Le dernier dirigeant de l’Union soviétique, Mikhaïl Gorbatchev, est décédé mardi à l’âge de 91 ans en Russie, a annoncé un hôpital de Moscou, cité par les agences de presse russes.
“Ce soir (mardi), après une longue maladie grave, Mikhaïl Sergueïevitch Gorbatchev est décédé”, a annoncé le Central Clinical Hospital (CHC), dépendant de la présidence russe.
Prix Nobel de la paix en 1990 pour son rôle dans la fin de l’affrontement Est-Ouest du siècle dernier, Mikhaïl Gorbatchev a passé les 20 dernières années à se retirer de la politique tout en haussant régulièrement la voix, inquiet de nouvelles tensions avec Washington.
Il a régulièrement exhorté le Kremlin et la Maison Blanche à se parler, à se rencontrer et à parvenir à un accord pour assurer la sécurité mondiale et réduire leurs arsenaux, comme il l’avait fait dans les années 1980 avec le président américain de l’époque, Ronald Reagan.
Mikhaïl Gorbatchev était le dernier dirigeant vivant de l’ère de la guerre froide, une période dont les échos se font particulièrement sentir depuis l’offensive à grande échelle de l’actuel président russe Vladimir Poutine en Ukraine qui a débuté le 24 février.
Avant sa mort, Mikhaïl Gorbatchev n’avait pas parlé publiquement de ce conflit d’une violence sans précédent dans l’Europe de l’après-Seconde Guerre mondiale, dénoncé en Occident comme une résurgence de l’impérialisme russe.
Ces dernières semaines, les médias russes ont évoqué des problèmes de santé récurrents de l’ancien dirigeant.
Très respecté à l’étranger, M. Gorbatchev a régulièrement reçu les éloges de personnalités du monde entier, comme en mars 2021, à l’occasion de son 90e anniversaire, lorsque le président américain Joe Biden ou la chancelière allemande Angela Merkel se sont souvenus de le féliciter.
En Russie, en revanche, après la disparition de l’URSS en 1991, il est resté une figure ambivalente. S’il est celui qui a donné une chance à la liberté d’expression, il a été en grande partie responsable de l’effondrement d’une superpuissance et des terribles années de choc économique qui ont suivi – une humiliation.
Pendant son règne entre 1985 et 1991, Mikhaïl Gorbatchev a mené d’importantes réformes démocratiques connues sous le nom de « perestroïka » (restructuration) et de « glasnost » (transparence), qui lui ont valu une énorme popularité en Occident.
En 1990, il a reçu le prix Nobel de la paix pour « la fin pacifique de la guerre froide ». C’est aussi lui qui a ordonné la fin de la désastreuse campagne militaire soviétique en Afghanistan et laissé tomber le mur de Berlin.
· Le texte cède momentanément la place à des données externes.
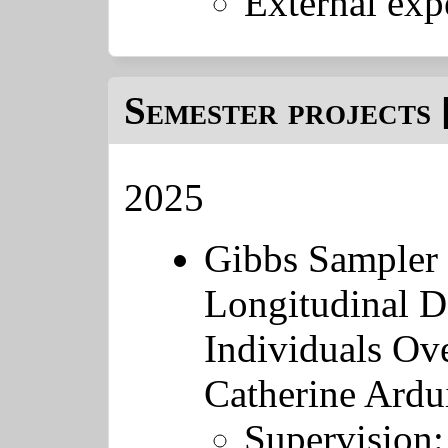
External exp
Semester projects 
2025
Gibbs Sampler 
Longitudinal D
Individuals Ove
Catherine Ardu
Supervision: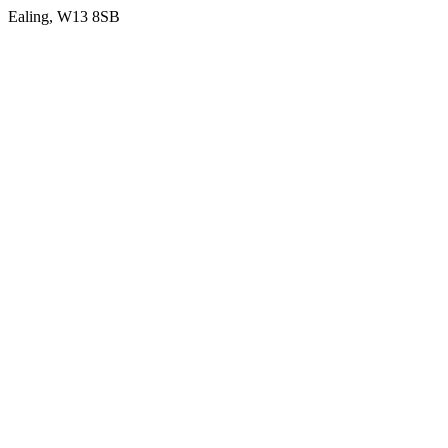
Ealing
, W13 8SB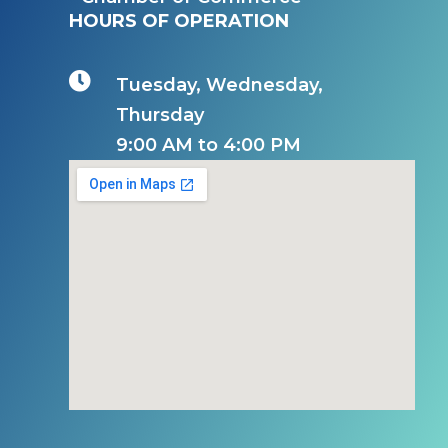
HOURS OF OPERATION

Tuesday, Wednesday,
Thursday
9:00 AM to 4:00 PM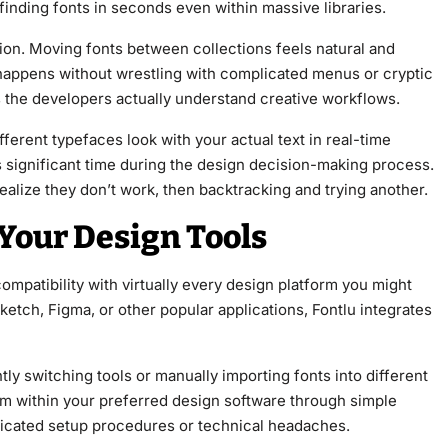
, finding fonts in seconds even within massive libraries.
on. Moving fonts between collections feels natural and
e happens without wrestling with complicated menus or cryptic
s the developers actually understand creative workflows.
ferent typefaces look with your actual text in real-time
s significant time during the design decision-making process.
ealize they don’t work, then backtracking and trying another.
Your Design Tools
ompatibility with virtually every design platform you might
etch, Figma, or other popular applications, Fontlu integrates
tly switching tools or manually importing fonts into different
rom within your preferred design software through simple
licated setup procedures or technical headaches.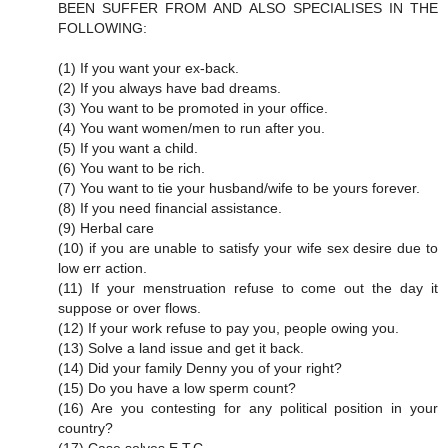
BEEN SUFFER FROM AND ALSO SPECIALISES IN THE
FOLLOWING:
(1) If you want your ex-back.
(2) If you always have bad dreams.
(3) You want to be promoted in your office.
(4) You want women/men to run after you.
(5) If you want a child.
(6) You want to be rich.
(7) You want to tie your husband/wife to be yours forever.
(8) If you need financial assistance.
(9) Herbal care
(10) if you are unable to satisfy your wife sex desire due to
low err action.
(11) If your menstruation refuse to come out the day it
suppose or over flows.
(12) If your work refuse to pay you, people owing you.
(13) Solve a land issue and get it back.
(14) Did your family Denny you of your right?
(15) Do you have a low sperm count?
(16) Are you contesting for any political position in your
country?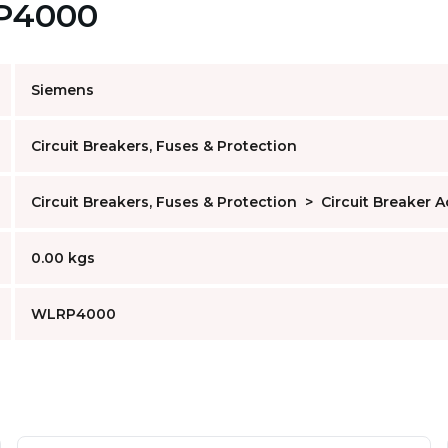
RP4000
Siemens
Circuit Breakers, Fuses & Protection
Circuit Breakers, Fuses & Protection
>
Circuit Breaker 
0.00 kgs
WLRP4000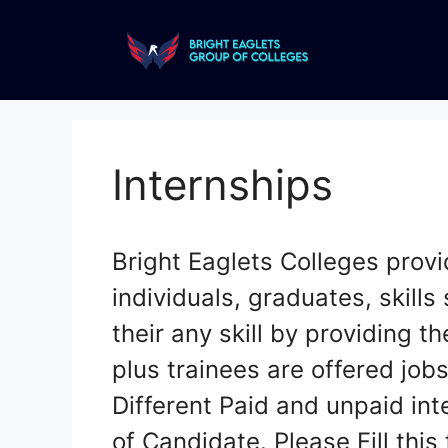
Internships
Bright Eaglets Colleges provi
individuals, graduates, skills 
their any skill by providing t
plus trainees are offered jobs
Different Paid and unpaid inte
of Candidate. Please Fill thi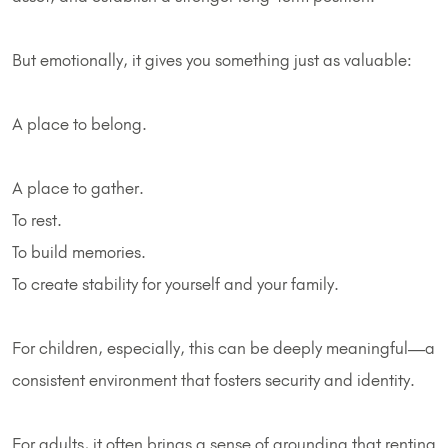
But emotionally, it gives you something just as valuable:
A place to belong.
A place to gather.
To rest.
To build memories.
To create stability for yourself and your family.
For children, especially, this can be deeply meaningful—a
consistent environment that fosters security and identity.
For adults, it often brings a sense of grounding that renting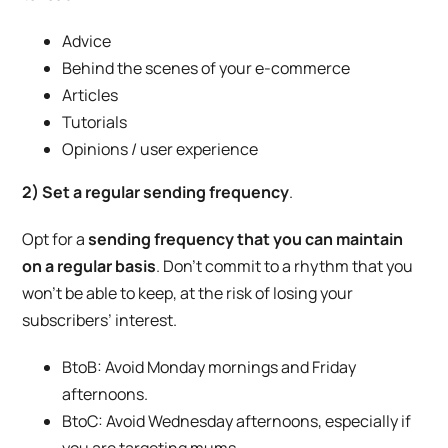
Advice
Behind the scenes of your e-commerce
Articles
Tutorials
Opinions / user experience
2) Set a regular sending frequency
.
Opt for a
sending frequency that you can maintain
on a regular basis
. Don’t commit to a rhythm that you
won’t be able to keep, at the risk of losing your
subscribers’ interest.
BtoB: Avoid Monday mornings and Friday
afternoons.
BtoC: Avoid Wednesday afternoons, especially if
you are targeting mums.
Les années qui ont suivi l’effondrement de l’URSS restent traumatisantes pour de nombreux Russes, plongés dans une pauvreté aveuglante, confrontés au chaos politique et à une guerre sanglante en Tchétchénie.
Avec l’arrivée au pouvoir en 2000 de Vladimir Poutine, qui disait considérer la disparition de l’URSS comme la “plus grande catastrophe géopolitique” du XXe siècle, l’Etat a mis la société au pas tout en assurant le retour de la Russie sur la scène internationale.
Pour Mikhaïl Gorbatchev, les relations avec les nouveaux maîtres du Kremlin ont toujours été compliquées, qu’il s’agisse du premier président russe Boris Eltsine (1991-1999), son ennemi juré, ou de Vladimir Poutine, qu’il critiquait, voyant en lui une chance de le développement stable de la Russie.
Après une brève tentative infructueuse de retour à la politique dans les années 1990, M. Gorbatchev s’est entièrement consacré à des projets éducatifs et humanitaires. Il a également été l’un des premiers partisans du principal journal d’opposition russe, Novaya Gazeta.
Né dans le sud-ouest de la Russie en 1931, Mikhaïl Gorbatchev a passé une partie de la pandémie de Covid-19 dans un hôpital russe, se disant, comme beaucoup de ses compatriotes, “fatigué de tout”.